The Forde Files No. 99

The state agency that halted the flow of California Correctional Institution waste water to two customers in May has authorized resuming delivery to the struggling businesses.

In a July 1 letter to the waste water plant manager at CCI, the Central Valley Regional Water Quality Control Board authorized the resumption of recycled water delivery. The problem, according to Bill Sessa, a spokesperson for the California Department of Corrections and Rehabilitation, was that the computerized system that monitors the Title 22 pollution levels had to be upgraded.

“The portion that monitors water is done,” Sessa told Forde Files on July 16, and Tehachapi is receiving the prison’s recycled water.

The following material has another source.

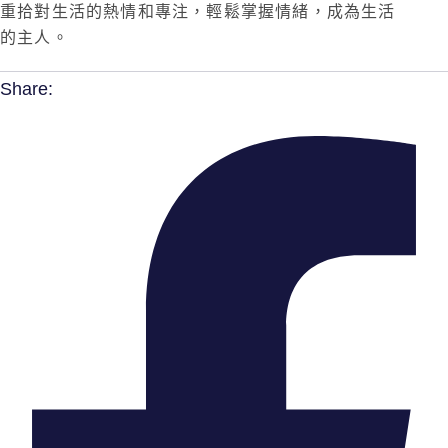
重拾對生活的熱情和專注，輕鬆掌握情緒，成為生活
的主人。
Share:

The Tehachapi-Cummings County Water District sells and distributes the recycled CCI water to two customers, the Horse Thief Country Club in Stallion Springs and Tehachapi Sod Farm, but has no control over the source. District General Manager John Martin, frustrated with the state bureaucracy, said that as of July 14, the golf course was receiving 368,000 gallons a day – less than half the amount CCI agreed to provide. He speculated that the CCI waste water plant has to refill its ponds before pressure is sufficient to move all the water.

The sod farm is contractually a lower priority than the golf course. and is still in jeopardy. As of July 17, it was not receiving water, Martin said.

Martin said he noticed in February that CCI was using spread fields to dispose of recycled water in large quantities almost every day. While the water was being sprayed onto the ground, Horse Thief General Manager Kenn Arnecke and Dan Gibson, owner of Tehachapi Sod, were desperately trying to keep their businesses alive.

“We put all the resources we had left into the greens,” Arnecke said. “The only way I saved the course was to sacrifice part of the course. The fairways will come back.” Five years ago, Horse Thief owner Dan Neveau paid $500,000 to build a four-mile pipeline from the prison to the golf course. When CCI water is not available, the golf course and sod farm buy more expensive State Water Project water and, Arnecke said, struggle to pay bills.